Whenever a line in the entries includes the word "test", copy that line out.

Data section section start

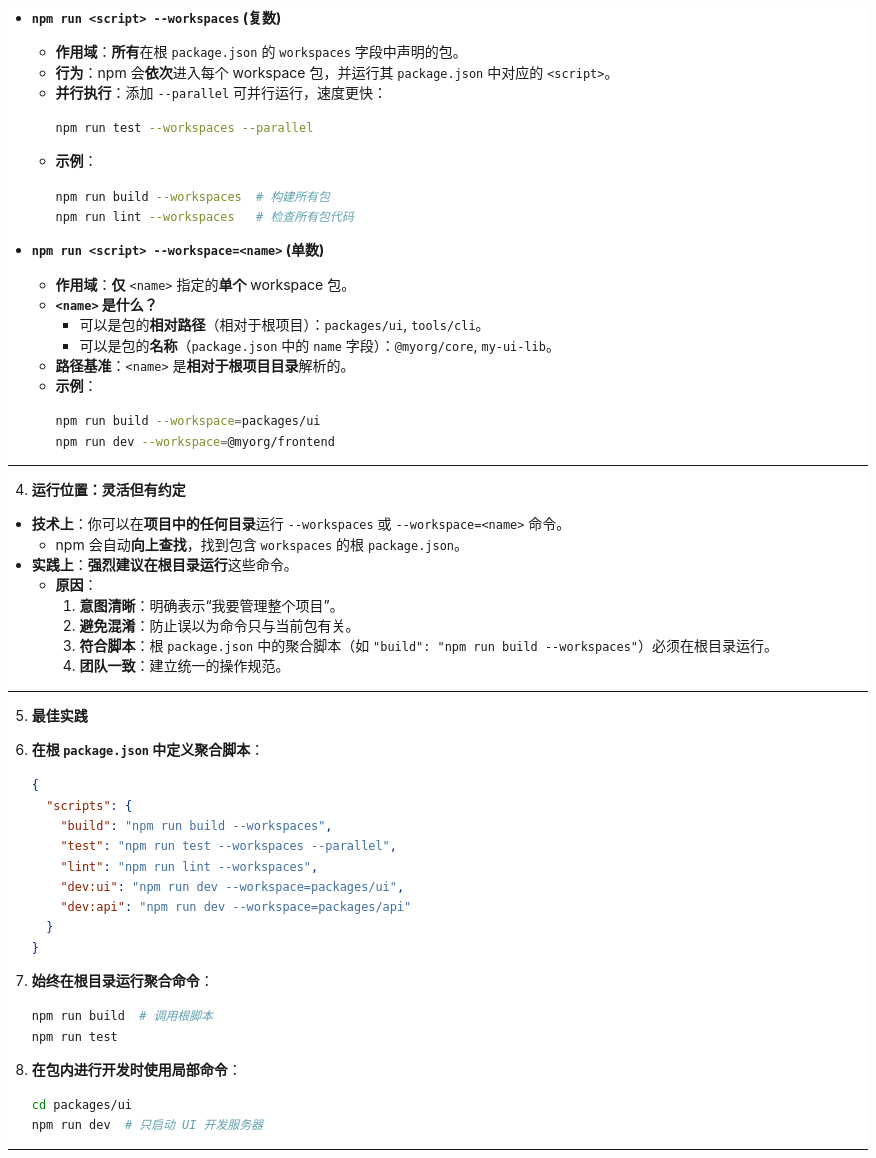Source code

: *   **`npm run <script> --workspaces` (复数)**
    *   **作用域**：**所有**在根 `package.json` 的 `workspaces` 字段中声明的包。
    *   **行为**：npm 会**依次**进入每个 workspace 包，并运行其 `package.json` 中对应的 `<script>`。
    *   **并行执行**：添加 `--parallel` 可并行运行，速度更快：
        ```bash
        npm run test --workspaces --parallel
        ```
    *   **示例**：
        ```bash
        npm run build --workspaces  # 构建所有包
        npm run lint --workspaces   # 检查所有包代码
        ```

*   **`npm run <script> --workspace=<name>` (单数)**
    *   **作用域**：**仅** `<name>` 指定的**单个** workspace 包。
    *   **`<name>` 是什么？**
        *   可以是包的**相对路径**（相对于根项目）：`packages/ui`, `tools/cli`。
        *   可以是包的**名称**（`package.json` 中的 `name` 字段）：`@myorg/core`, `my-ui-lib`。
    *   **路径基准**：`<name>` 是**相对于根项目目录**解析的。
    *   **示例**：
        ```bash
        npm run build --workspace=packages/ui
        npm run dev --workspace=@myorg/frontend
        ```

---

4. **运行位置：灵活但有约定**

*   **技术上**：你可以在**项目中的任何目录**运行 `--workspaces` 或 `--workspace=<name>` 命令。
    *   npm 会自动**向上查找**，找到包含 `workspaces` 的根 `package.json`。
*   **实践上**：**强烈建议在根目录运行**这些命令。
    *   **原因**：
        1.  **意图清晰**：明确表示“我要管理整个项目”。
        2.  **避免混淆**：防止误以为命令只与当前包有关。
        3.  **符合脚本**：根 `package.json` 中的聚合脚本（如 `"build": "npm run build --workspaces"`）必须在根目录运行。
        4.  **团队一致**：建立统一的操作规范。

---

5. **最佳实践**

1.  **在根 `package.json` 中定义聚合脚本**：
    ```json
    {
      "scripts": {
        "build": "npm run build --workspaces",
        "test": "npm run test --workspaces --parallel",
        "lint": "npm run lint --workspaces",
        "dev:ui": "npm run dev --workspace=packages/ui",
        "dev:api": "npm run dev --workspace=packages/api"
      }
    }
    ```
2.  **始终在根目录运行聚合命令**：
    ```bash
    npm run build  # 调用根脚本
    npm run test
    ```
3.  **在包内进行开发时使用局部命令**：
    ```bash
    cd packages/ui
    npm run dev  # 只启动 UI 开发服务器
    ```

---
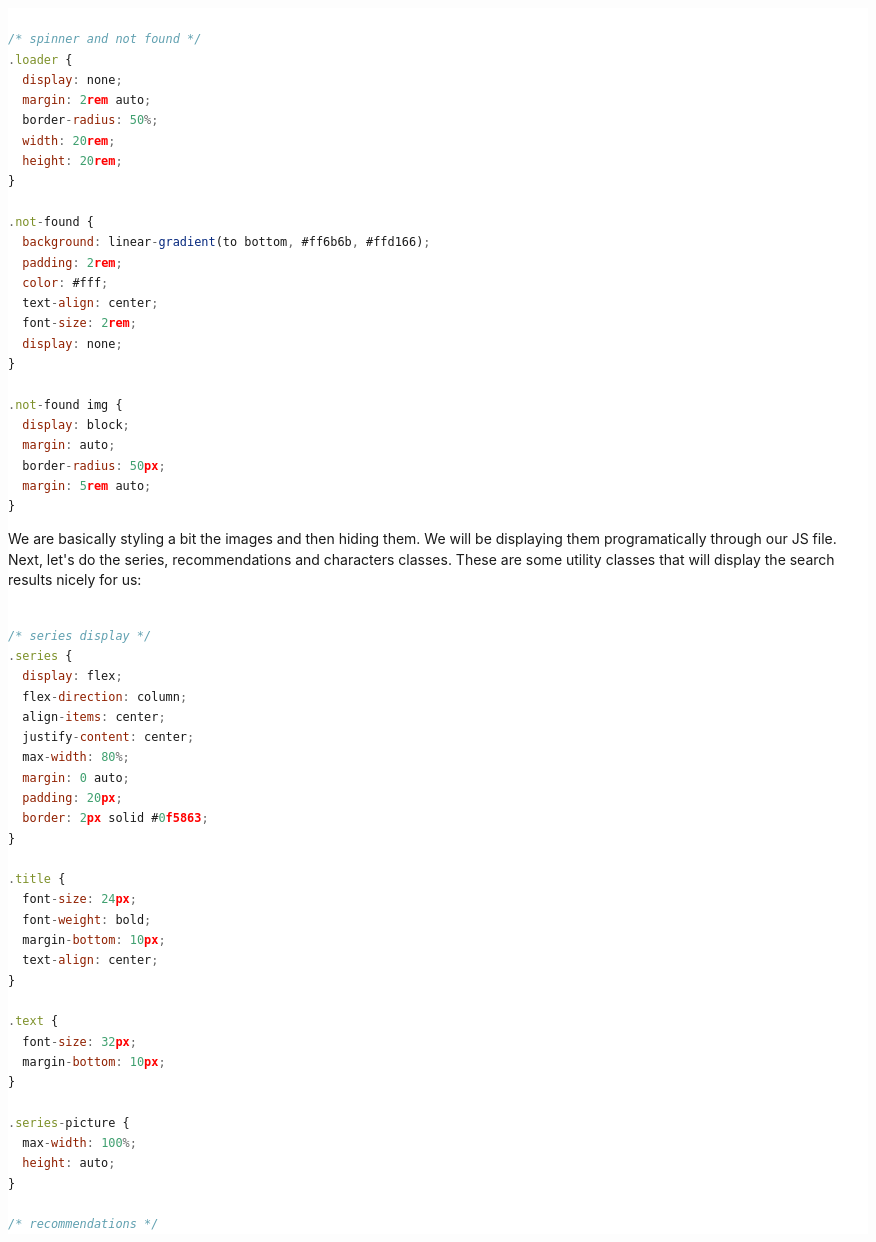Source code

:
 ```js

/* spinner and not found */
.loader {
  display: none;
  margin: 2rem auto;
  border-radius: 50%;
  width: 20rem;
  height: 20rem;
}

.not-found {
  background: linear-gradient(to bottom, #ff6b6b, #ffd166);
  padding: 2rem;
  color: #fff;
  text-align: center;
  font-size: 2rem;
  display: none;
}

.not-found img {
  display: block;
  margin: auto;
  border-radius: 50px;
  margin: 5rem auto;
}

```

We are basically styling a bit the images and then hiding them. We will be displaying them programatically through our JS file. Next, let's do the series, recommendations and characters classes. These are some utility classes that will display the search results nicely for us:

```js

/* series display */
.series {
  display: flex;
  flex-direction: column;
  align-items: center;
  justify-content: center;
  max-width: 80%;
  margin: 0 auto;
  padding: 20px;
  border: 2px solid #0f5863;
}

.title {
  font-size: 24px;
  font-weight: bold;
  margin-bottom: 10px;
  text-align: center;
}

.text {
  font-size: 32px;
  margin-bottom: 10px;
}

.series-picture {
  max-width: 100%;
  height: auto;
}

/* recommendations */
```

Data section section end

Exercise solution:
        npm run test --workspaces --parallel
        "test": "npm run test --workspaces --parallel",
    npm run test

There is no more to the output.